First 2 Weeks After Surgery
Liquids or pureed consistency diet, no carbonation
- If it can go through a straw, or even a little thicker, its OK (but don’t actually use a straw, because this can make you drink too fast and have discomfort).
- Examples: Broth, cream soups, yogurt, pudding, thin mashed potatoes, thin cream of wheat or malt-o-meal (no oatmeal for now), Sugar-free Carnation Instant Breakfast, Atkins Shakes, Jello, Coffee, tea, milk. Low fat, low sugar protein drinks, like Isopure or Bariatric Advantage.
- You can put food in a blender or food processor to make puree if you want.
- Drink enough fluids. Drink small amounts frequently. Work up to 64 ounces per day of sugar free liquids (water, tea, Crystal Lite, etc.) It might be a few weeks before you can manage 64 ounces.
After 2 Weeks
Regular food, no carbonation, no liquid calories
Do not drink with your meals
- Regular food means: Eat lean meats, fruits, vegetables, eggs, dairy, limited starches, limited cheeses, limited fatty foods. Avoid fast food, junk food, chips, dressings, dips, ice cream, and so on. You should generally be eating the same foods as anyone else should, only much smaller amounts. Low fat and low sugar is your goal. There may be some things you have trouble with, such as oatmeal, breads, and dryer, tougher meats.
- No liquid calories means: When you drink something, it should be sugar-free or sweetened with artificial sweeteners like Splenda, Sweet-N-Low and Nutra-Sweet. Examples: WATER, unsweet tea, tea with Splenda, Crystal Lite, black coffee or coffee with artificial sweeteners, and don’t forget… WATER!

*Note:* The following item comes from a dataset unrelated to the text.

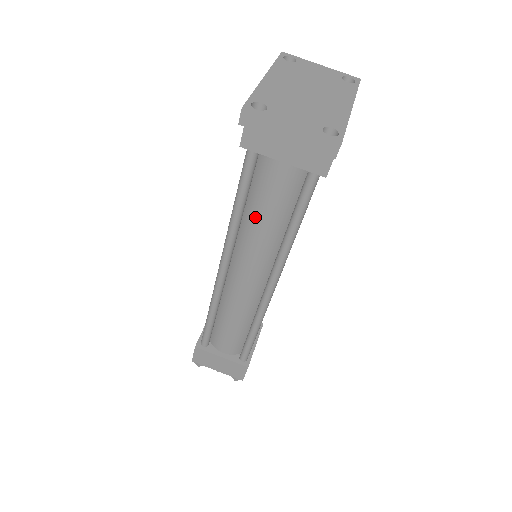
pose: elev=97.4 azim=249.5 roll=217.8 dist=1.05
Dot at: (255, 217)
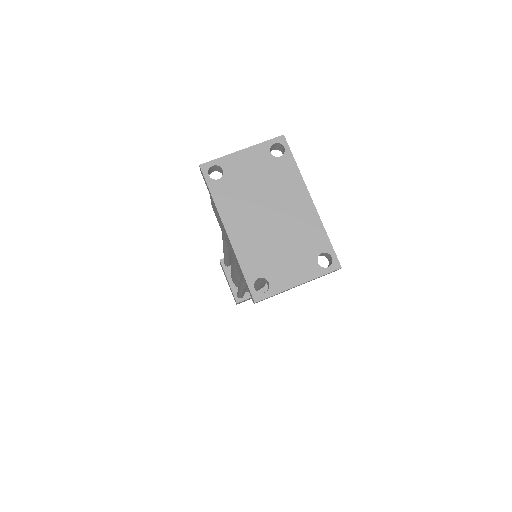
Dot at: occluded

- Protein bars and protein drinks are OK, but only if you count them as meals. A protein bar for breakfast, protein drink and piece of fruit for lunch, and then a small dinner of regular food, is a very reasonable way to lose weight.
- The reason we say not to drink with your meals, is to help you stay full on less food. When people eat a little, then drink a little, then eat a little, and so on, they tend to wash more food down. That is one example of how a person can “eat around” the surgery. So, have your fluids at least 30 minutes before, or 30 minutes after your meal.
Frequently asked questions
Why not carbonation?
For most people, it doesn’t feel good, and it can possibly stretch the “pouch.”
What about alcohol?
In moderation, alcohol is OK. Twelve ounces of beer, six ounces of wine or two ounces of liquor per day is considered “moderate.” Remember that alcohol has calories, so the more you drink, the less weight you are likely to lose. Also, alcohol is absorbed more quickly, so you may reach a legal impairment level on much less.
When can sexual activity resume?
Wait one week. As for exercise, and lifting, follow the “if it hurts, don’t do it” rule, and wait another week to try again for any activity that causes pain.
How much weight should I be losing?
One to two pounds per week is enough. Losing faster than this is OK, as long as you are getting in protein three times per day and are not having frequent vomiting.
What if I eat ice cream, chips and dip, and pudding with whipped cream?
You will not feel as full on foods like this, and will probably not lose weight.